"What then?"

"You will let me try?"

"What would you do?"

"I have said to you that thoughts are things. Now I wish to prove it to you, and to show you that which is only a thought. Yes, yes, I can do it and you will see. Now I ask you only to sit still and say nothing, and keep ever your hands quiet upon the table."

The room was blacker and more silent than ever. The same feeling of apprehension which had lain heavily upon me at the beginning of the séance was back at my heart once more. The roots of my hair were tingling.

"It is working! It is working!" cried the Frenchman, and there was a crack in his voice as he spoke which told me that he also was strung to his tightest.

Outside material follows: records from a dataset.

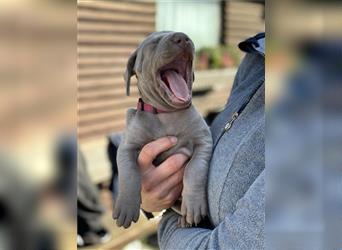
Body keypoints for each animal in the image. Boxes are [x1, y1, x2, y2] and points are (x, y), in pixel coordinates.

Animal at [113, 31, 212, 229]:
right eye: (154, 43)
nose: (183, 37)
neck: (166, 114)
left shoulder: (204, 141)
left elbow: (194, 169)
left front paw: (194, 204)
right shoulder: (127, 147)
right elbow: (129, 174)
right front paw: (126, 205)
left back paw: (186, 218)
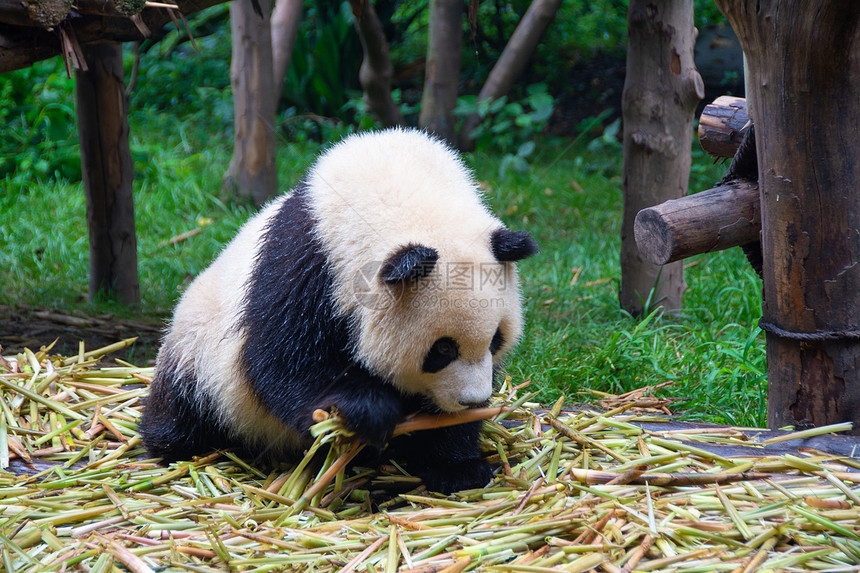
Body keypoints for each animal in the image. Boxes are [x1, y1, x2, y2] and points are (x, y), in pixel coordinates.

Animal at [140, 126, 536, 492]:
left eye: (496, 340)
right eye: (441, 350)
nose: (473, 400)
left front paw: (458, 466)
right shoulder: (307, 262)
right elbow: (282, 359)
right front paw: (368, 412)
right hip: (198, 349)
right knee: (184, 409)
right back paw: (172, 442)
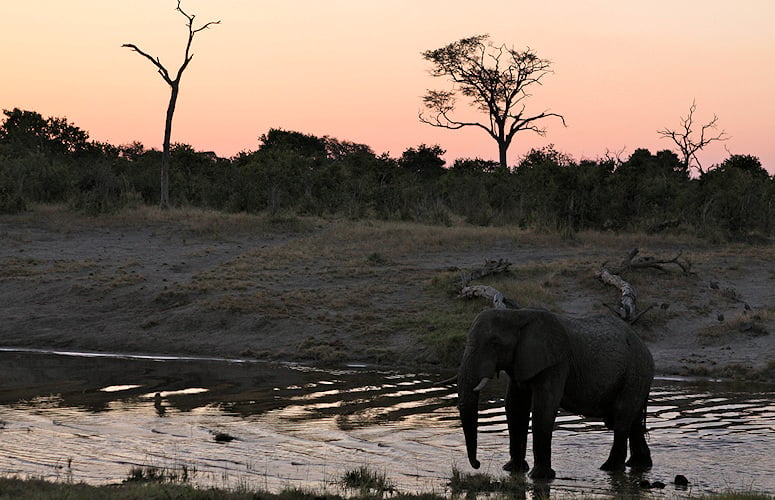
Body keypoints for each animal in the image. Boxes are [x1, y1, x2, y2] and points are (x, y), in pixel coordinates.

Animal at [457, 307, 654, 481]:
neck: (516, 315)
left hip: (636, 373)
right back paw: (639, 465)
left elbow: (544, 408)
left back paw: (609, 469)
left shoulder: (556, 363)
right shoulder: (520, 362)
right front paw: (512, 469)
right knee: (633, 422)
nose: (477, 464)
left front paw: (539, 477)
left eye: (495, 343)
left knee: (622, 418)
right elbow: (515, 407)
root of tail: (644, 346)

The luminous fog drifted slowly off the table, and wavered and flickered across the room. There in the farther and darkest corner it gathered and glowed, hardening down into a shining core—a strange, shifty, luminous, and yet non-illuminating patch of radiance, bright itself, but throwing no rays into the darkness. It had changed from a greenish-yellow to a dusky sullen red. Then round this centre there coiled a dark, smoky substance, thickening, hardening, growing denser and blacker. And then the light went out, smothered in that which had grown round it.

"It has gone."

"Hush—there's something in the room."

We heard it in the corner where the light had been, something which breathed deeply and fidgeted in the darkness.